Turning our attention from Father Christmas himself to characteristics of his young devotees, behaviorists of all persuasions would find little difficulty in explaining why children continue to believe given the very tangible rewards which are assumed to hinge on that behaviour. In contrast Erving Goffman may argue that the children are consciously and deliberately acting out a role in a well rehearsed drama, for their own benefit as well as that of their adult audience. Jean Piaget, and perhaps George Herbert Mead, may have had rather more to say about why those of particular ages seem to be more ardent and unchallenging in their belief. An egocentric outlook on life must surely help children come to terms with the logistics of distributing parcels over the entire globe in under six hours, not excepting those whose parents work for the Post Office. A further contribution could be added from outside the discipline by Karl Marx, who perhaps would have argued that the religious concepts of heaven and hell and eternity are rather too abstract and distant for small children to appreciate. Instead a more palatable opiate to begin the religious training and addiction of the tiny masses could be based on immediate reward for belief in the form of presents.

Finally there is the analysis which has its grounding in social exchange theory. George Homans proposed that all social relationships are based on the balancing of rewards and costs.  At Christmas this process of exchange is starkly revealed in all its glory. Present must be carefully matched in value by present, card must be reciprocated with card. Those who break these conventions risk becoming at best embarrassed, at worst the butt of family jokes for years to come. Young children find themselves in this intricate web of exchange without the necessary social skills, nor indeed the resources, to become active participators. For older children, thank-you letters provide some recompense for distant (sic) relatives but for the illiterate under fives even this option is ruled out. This effectively leaves two alternatives. Either small children can be told that they cannot take part and therefore will not receive presents, or they can be involved as keen observers, learning the ropes without being acknowledged as fully fledged members of the system. They receive presents but as they have nothing to give in return, the individual they receive from has to be far removed from the normal exchange process.
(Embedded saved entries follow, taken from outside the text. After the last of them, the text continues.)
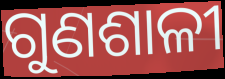
ଗୁଣଶାଳୀ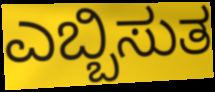
ಎಬ್ಬಿಸುತ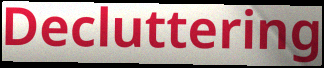
DeclutteringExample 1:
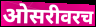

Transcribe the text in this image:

ओसरीवरच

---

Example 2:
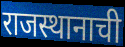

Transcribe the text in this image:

राजस्थानाची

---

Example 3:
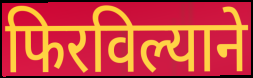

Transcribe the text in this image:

फिरविल्याने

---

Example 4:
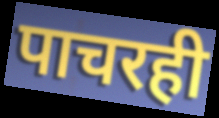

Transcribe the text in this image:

पाचरही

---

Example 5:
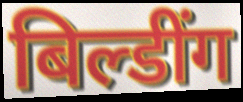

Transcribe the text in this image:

बिल्डींग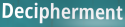
Decipherment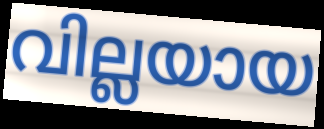
വില്ലയായ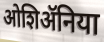
ओशिॲनियाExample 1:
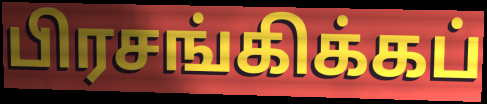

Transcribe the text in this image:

பிரசங்கிக்கப்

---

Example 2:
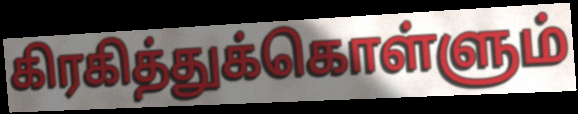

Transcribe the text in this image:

கிரகித்துக்கொள்ளும்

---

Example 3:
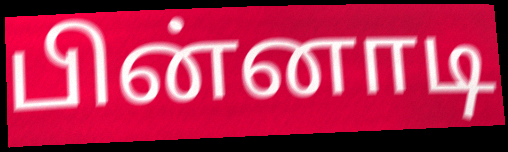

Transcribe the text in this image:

பின்னாடி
This is where Father Christmas makes his appearance, all the way from the North Pole. He bears gifts but expects nothing in return from the child. (As fully paid up subscribers to the exchange system, parents do not escape quite so easily - they are expected to reciprocate the kindness with a token mince pie and glass of sherry.) So, when the red cloak is pulled aside what is revealed is a bearded philanthrope playing out a crucial role within the minefield of social exchange we call Christmas.
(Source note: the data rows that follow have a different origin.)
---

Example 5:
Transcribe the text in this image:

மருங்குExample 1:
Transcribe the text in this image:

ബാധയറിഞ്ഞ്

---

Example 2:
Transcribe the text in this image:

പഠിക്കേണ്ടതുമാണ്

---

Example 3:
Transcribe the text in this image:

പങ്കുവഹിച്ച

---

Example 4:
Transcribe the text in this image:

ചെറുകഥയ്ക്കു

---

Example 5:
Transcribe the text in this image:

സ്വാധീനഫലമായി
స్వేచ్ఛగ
In the future perhaps more psychologists can come forward to help to advance our understanding and interpretation of Father Christmas, but let's face it, if you believe even half of these interpretations then presumably you would believe anything, including flying reindeer. At the end of the day I am left wondering if this isn't one stone that is better left unturned. Or as the blues singer Memphis Slim so deftly put it, "After all is said and done,  Only fools have fun.”